The government’s decision to replace Labour’s funding scheme for affordable homes with a new scheme of its own devising meant there was a lull when very few new homes were built.
In normal circumstances one might argue that, despite the short-term difficulties it causes for the construction sector, some disruption is a price worth paying to introduce a better system.
Of course, it remains to be seen whether the new funding system, which allows firms to borrow cash against predicted future rents use the money to build new properties, is an improvement or not.
But even if it is, the fact remains that these are not normal circumstances. The construction industry plays an important role in our economy and is a significant source of employment.
In times of economic slowdown, one action the government can take is to encourage new building work and create jobs that way.
In fact, boosting construction can offer an easier “quick win” than boosting manufacturing, vital as manufacturing is. There are workers ready to be employed on building sites now, while some manufacturers face difficulties finding staff with the required skills, limiting the sector’s growth even when everything else is in place. So a recession, or period of very slow growth, is the wrong time to tinker with home building. Nonetheless, that’s what happened.
Ministers have also played fast and loose with the figures. Building of affordable homes shot up in the second half of last financial year because it had shrunk to almost nothing in the first half.
For Minister Grant Shapps to claim this as a triumph was cheeky, to put it mildly. The sensible comparison is with the year previously, and when you look at the numbers that way it’s clear that home building has fallen.
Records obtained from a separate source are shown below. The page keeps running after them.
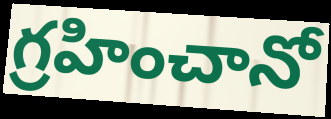
గ్రహించానో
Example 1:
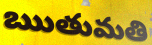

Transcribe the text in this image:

ఋతుమతి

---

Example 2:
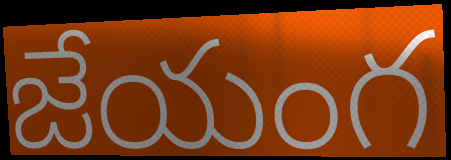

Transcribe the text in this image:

జేయంగ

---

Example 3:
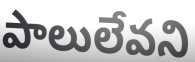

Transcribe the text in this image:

పాలులేవని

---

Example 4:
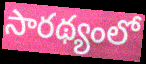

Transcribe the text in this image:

సారథ్యంలో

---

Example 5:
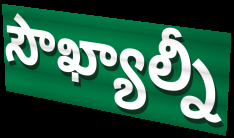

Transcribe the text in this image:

సౌఖ్యాల్నీ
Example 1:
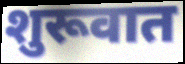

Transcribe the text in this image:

शुरूवात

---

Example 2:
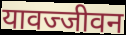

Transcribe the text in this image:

यावज्जीवन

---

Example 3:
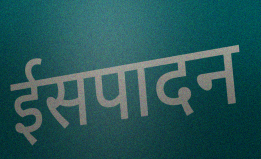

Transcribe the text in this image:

ईसपादन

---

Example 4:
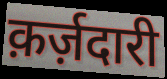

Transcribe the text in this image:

क़र्ज़दारी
But it’s also fair to note that the Homebuilders Federation is expressing a degree of optimism about the future, thanks partly to policies introduced by the government.
They include measures making it easier for potential buyers to obtain a mortgage as well as relaxed restrictions on planning permission – a mixed chalice for councils, who know that new developments are not always popular with existing nearby residents, but a change that should benefit the economy.
And even if the timing was lousy, the new affordable homes scheme may work out in the long run. At this stage, nobody can say they know for certain what the outcome will be. The data isn’t there.
What’s clear is that in its earliest stages the new funding regime led to a dramatic fall in affordable home building, to the detriment both of potential residents and the wider economy.